Afin de justifier de sa créance, le Crédit Mutuel produit les relevés des comptes d'affacturage. Au 30 novembre 2011 à 24h00, ces comptes affichaient les soldes suivants :
- Un solde débiteur d'une somme de 12.207.571,67 euros s'agissant du compte d'affacturage 'Domestique',
- Un solde débiteur d'une somme de 196.346,12 euros s'agissant du compte d'affacturage 'Export',
- Un solde débiteur d'une somme de 19.073,14 euros s'agissant du compte 'Compensation / Ajustement'.
La société LCI ne conteste pas sérieusement ces montants, indiquant tout au plus qu'elle ne les comprend pas trés bien. Ses contestations portent presque exclusivement sur des évènements surevenus postérieurement à l'ouverture de la procédure collective.
Le Crédit Mutuel se prévaut en outre que la somme de 9.803,57 euros déclarée au titre de la commission minimale d'affacturage résulterait automatiquement de l'application de l'article 21 des conditions particulières du contrat tel qu'amendé par l'avenant n° 4 du 24 décembre 2009. La société LCI ne conteste pas sérieusement ce montant.
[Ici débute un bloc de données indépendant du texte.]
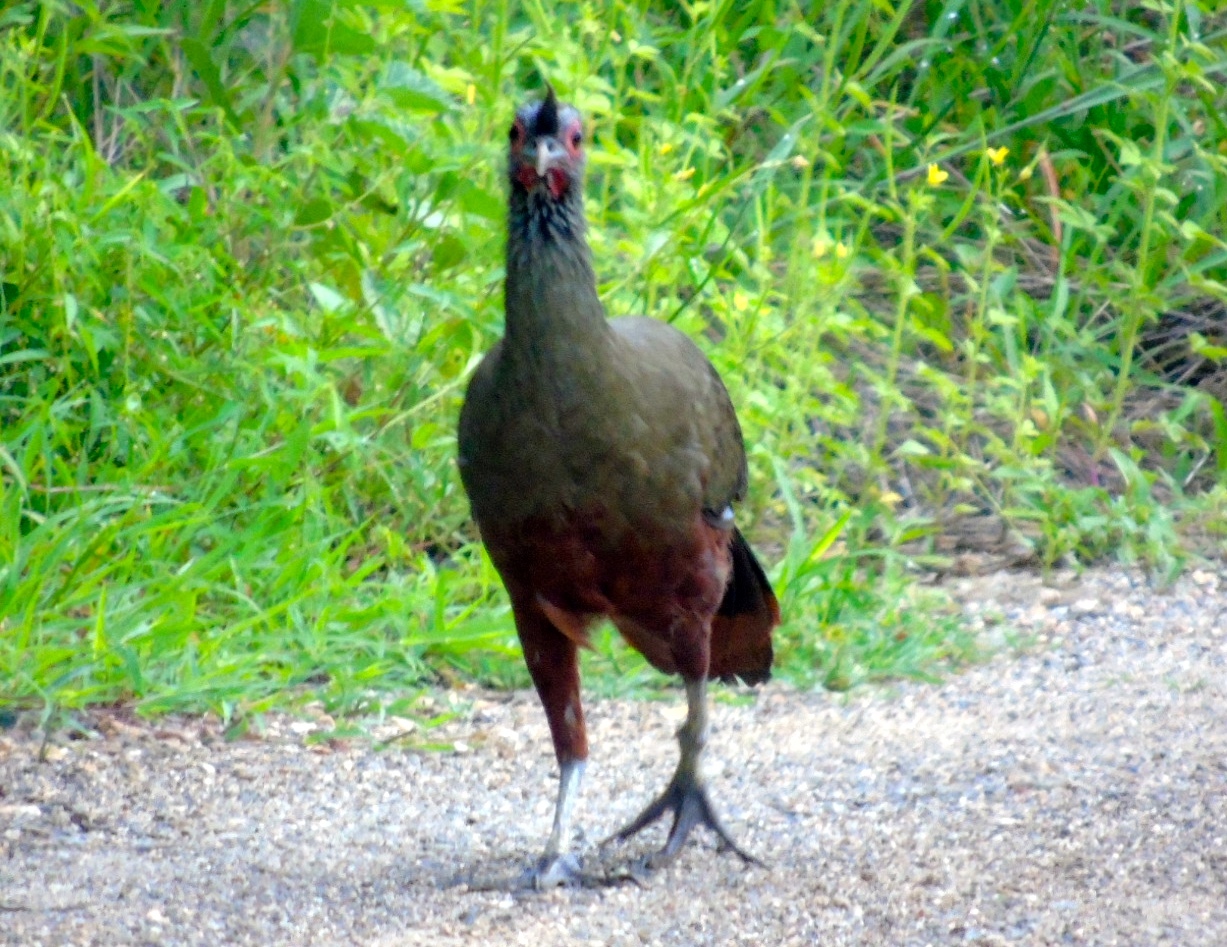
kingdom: Animalia
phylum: Chordata
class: Aves
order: Galliformes
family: Cracidae
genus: Ortalis
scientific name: Ortalis wagleri
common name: Rufous-bellied chachalaca
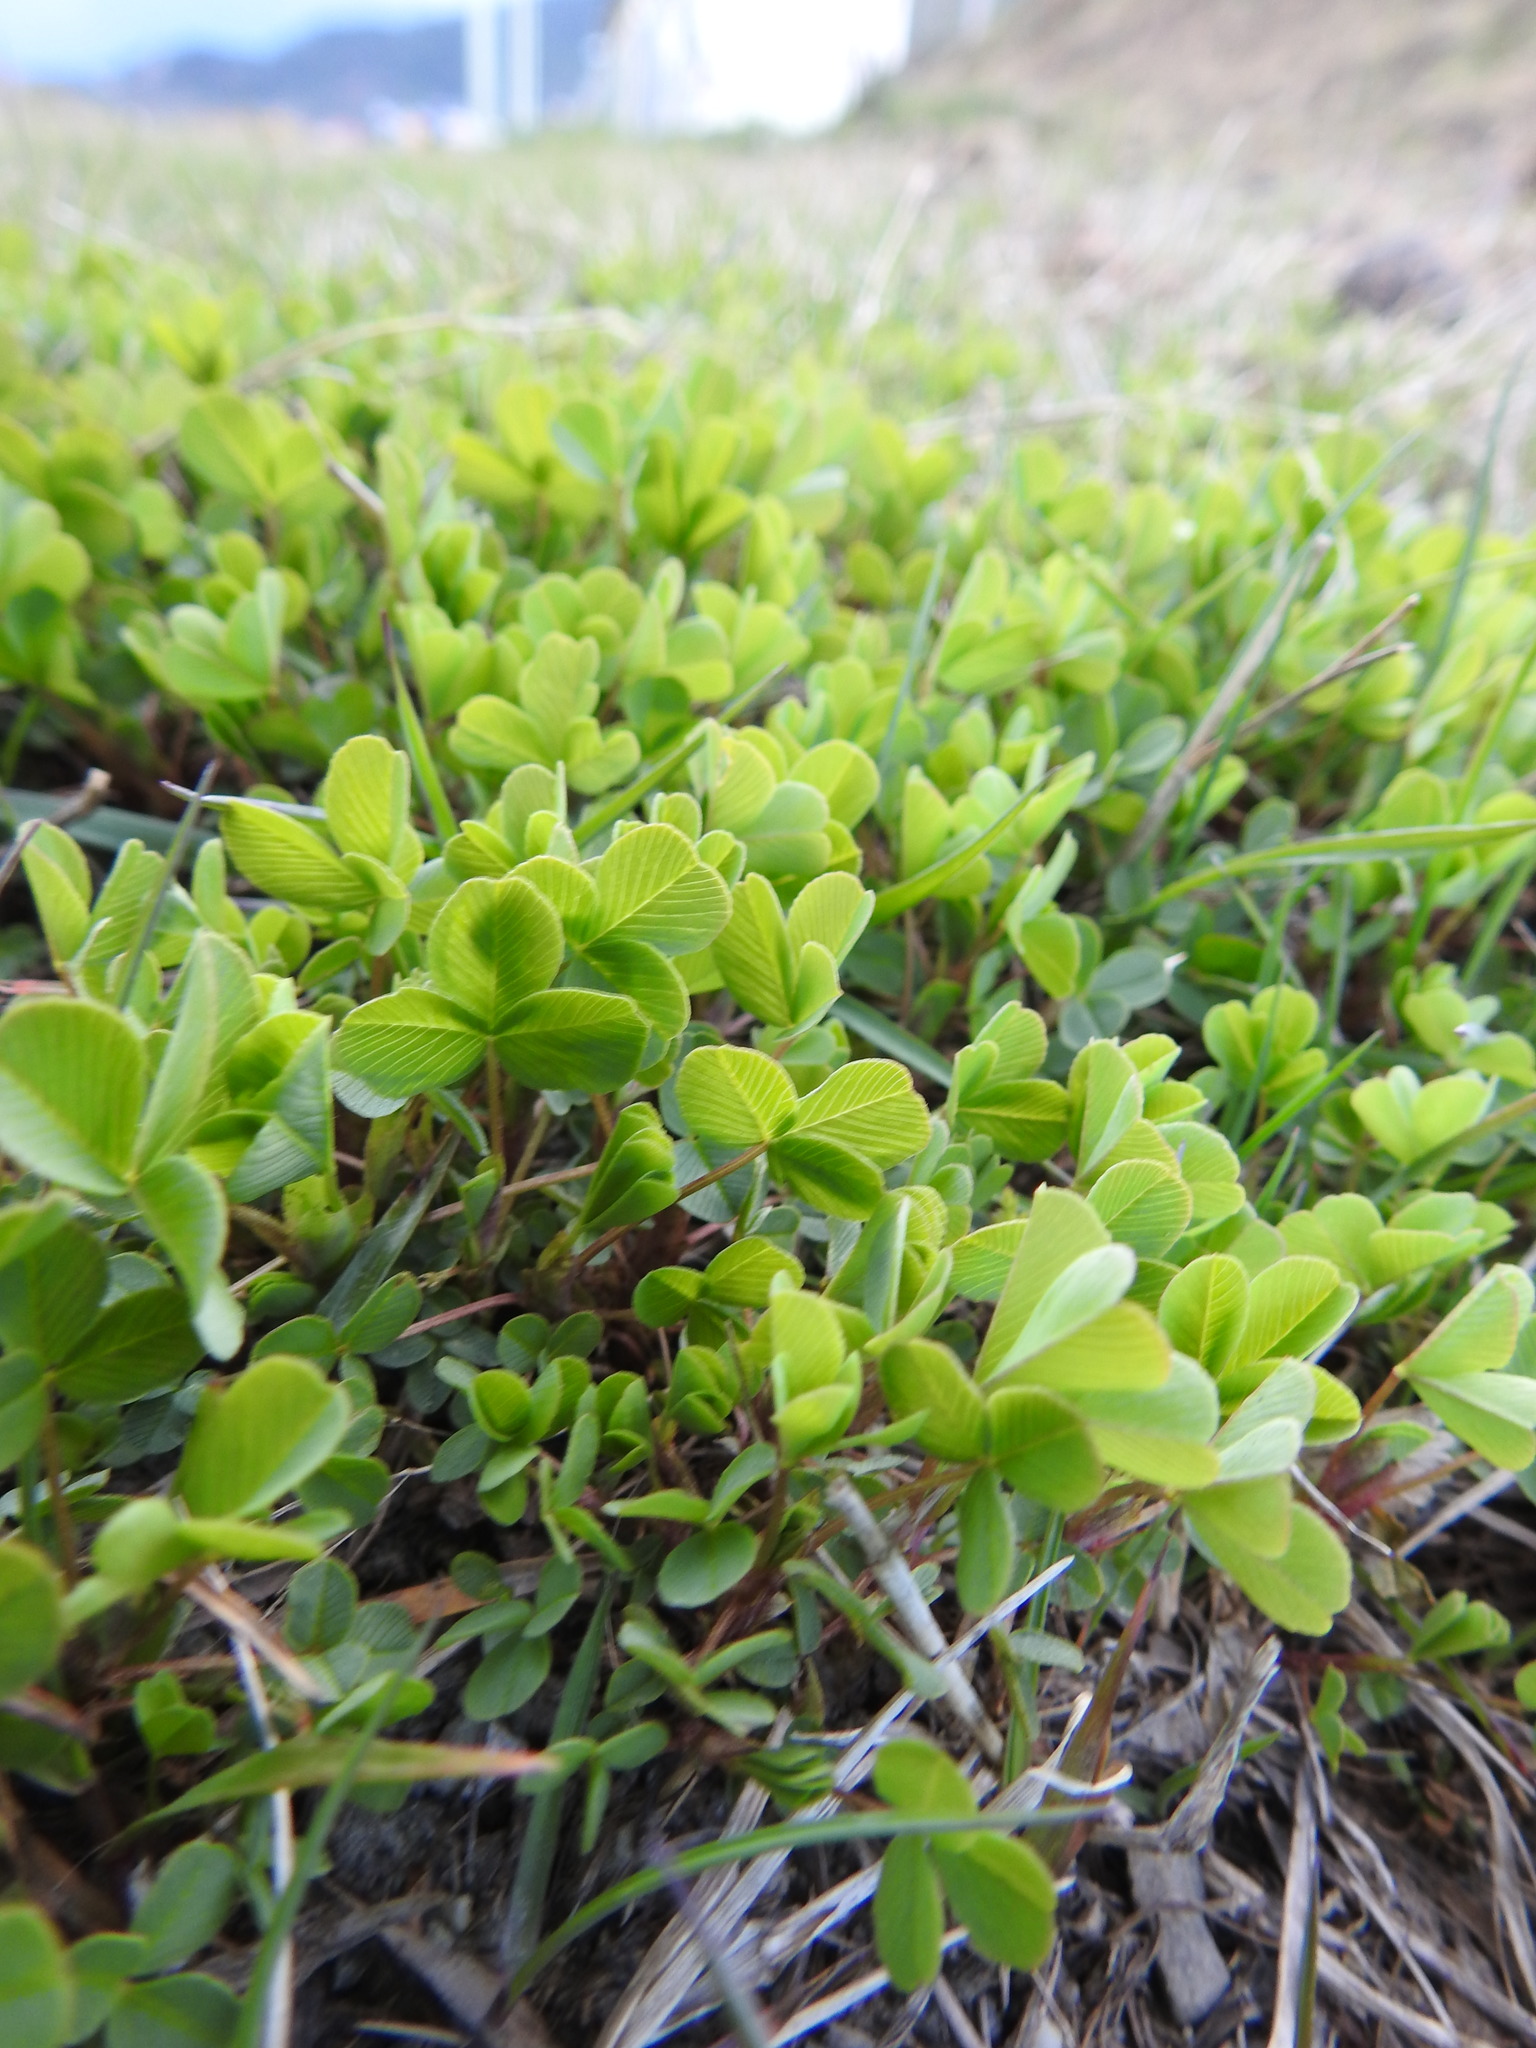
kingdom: Plantae
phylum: Tracheophyta
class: Magnoliopsida
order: Fabales
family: Fabaceae
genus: Trifolium
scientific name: Trifolium dubium
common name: Suckling clover
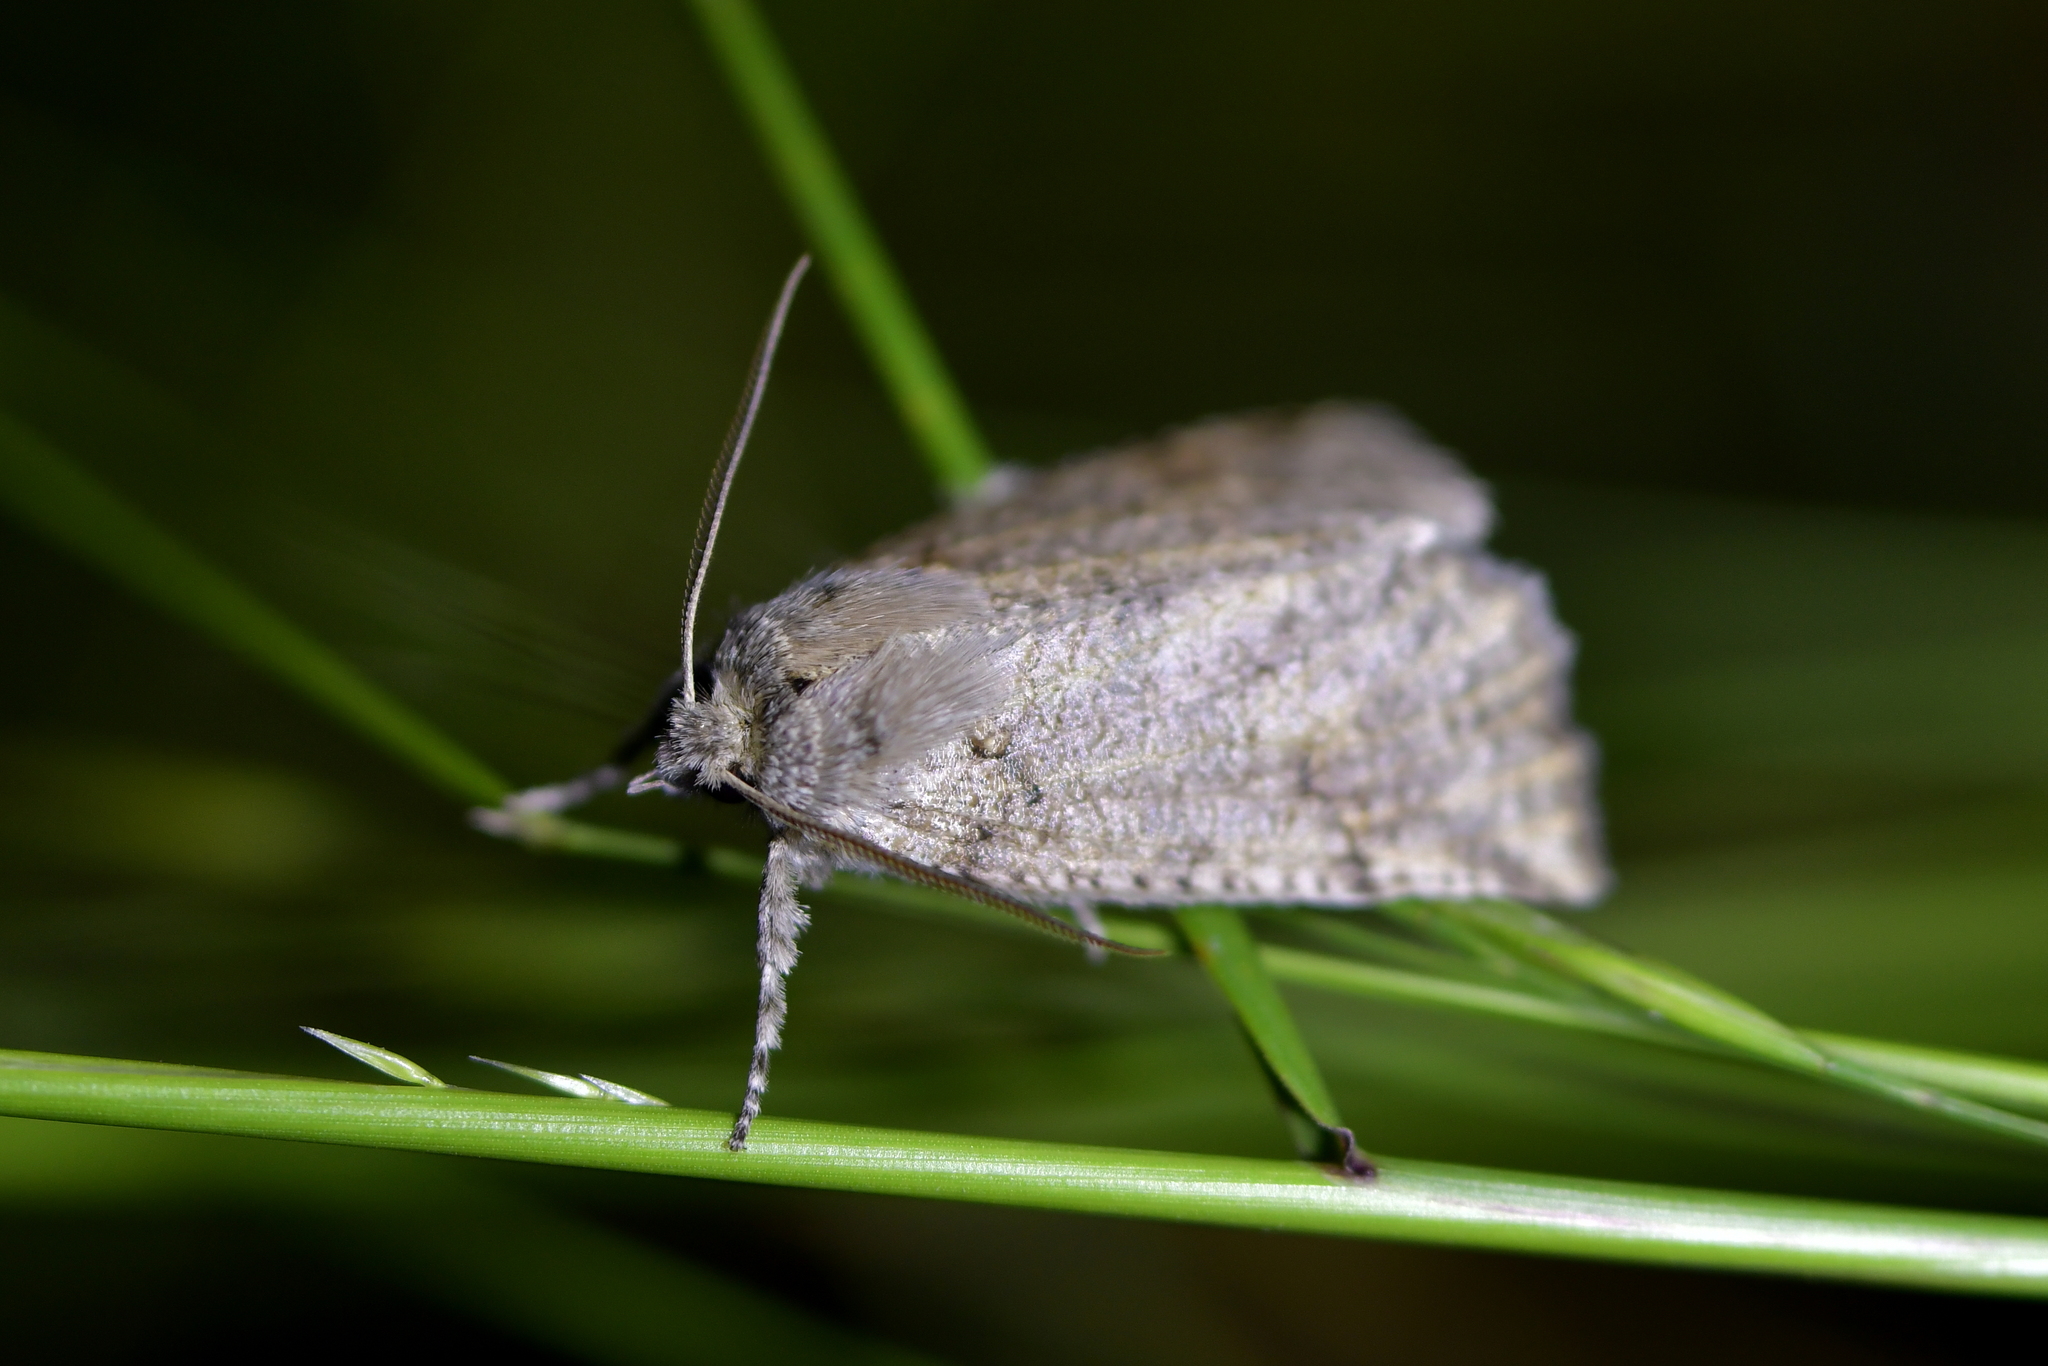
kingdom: Animalia
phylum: Arthropoda
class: Insecta
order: Lepidoptera
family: Geometridae
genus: Declana
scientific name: Declana floccosa
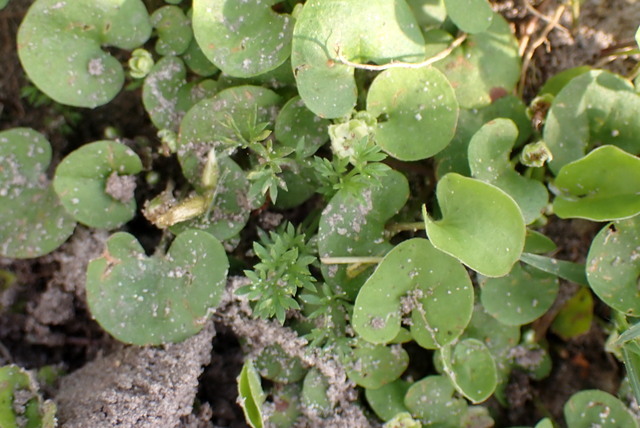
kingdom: Plantae
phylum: Tracheophyta
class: Magnoliopsida
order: Solanales
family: Convolvulaceae
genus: Dichondra
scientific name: Dichondra carolinensis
Le montant total de sa créance était donc de 12.432.794,50 euros.
En définitive, conformément à la demande du Crédit Mutuel, il y a lieu d'admettre sa créance à la somme qu'elle a déclaré, soit 12.321.947,28 euros.
Sur les frais et dépens :
Il y a lieu de rejeter les demandes formées au titre de l'article 700 du code de procédure civile et de dire que les dépens d'appel seront pris en frais privilégiés de procédure.
PAR CES MOTIFS,
La cour :
- Déclare irrecevables les conclusions et pièces communiquées au fond le 17 mai 2022 par les sociétés [R] Communications & Industries et BTSG, en sa qualité de liquidateur de la société [R] Communications & Industries, et M. [U], en sa qualité de liquidateur de la société [R] Communications & Industries,
- Rejette la demande de révocation de l'ordonnance de clôture,
- Rejette les conclusions au fond déposées postérieurement à l'ordonnance de clôture,
- Rejette la demande d'irrecevabilité de l'appel formée par les sociétés [R] Communications & Industries, la société BTSG et M. [U] , en leur qualité de liquidateurs de la société [R] Communications & Industries,
- Met hors de cause la société Groupe [R] Europe et M. [U] et la société BTSG, mais seulement en leur qualité de liquidateurs de la société Groupe [R] Europe,
- Infirme l'ordonnance,
Statuant à nouveau :
- Admet la créance de la société Crédit Mutuel Factoring, anciennement dénommée la société CM-CIC Factor, elle-même anciennement dénommée la société FactoCIC, au passif de la liquidation judiciaire de la société [R] Communications & Industries à hauteur de la somme de 12.321.947,28 euros, à la date du 1er décembre 2011 à 0h00, à titre chirographaire,
- Rejette les autres demandes des parties,
- Dit que les dépens d'appel seront pris en frais privilégiés de la procédure collective.